- _Work task_
If a line in the data holds the string "ріпаку", list it.

# # #

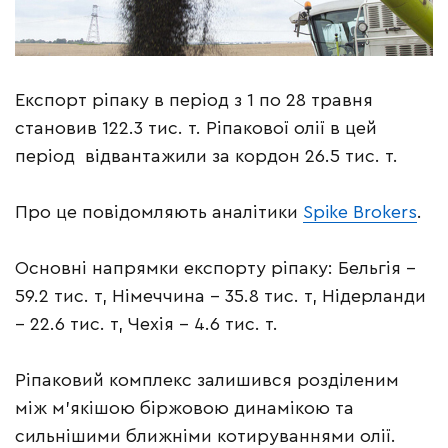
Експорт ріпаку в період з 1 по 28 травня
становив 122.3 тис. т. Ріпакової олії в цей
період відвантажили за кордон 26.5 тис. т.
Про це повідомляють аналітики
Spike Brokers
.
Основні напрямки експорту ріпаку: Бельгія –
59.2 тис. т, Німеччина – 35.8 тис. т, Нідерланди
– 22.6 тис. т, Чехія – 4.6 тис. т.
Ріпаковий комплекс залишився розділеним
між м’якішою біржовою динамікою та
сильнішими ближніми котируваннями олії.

# # #

- _Solved exercise_
Експорт ріпаку в період з 1 по 28 травня
Основні напрямки експорту ріпаку: Бельгія –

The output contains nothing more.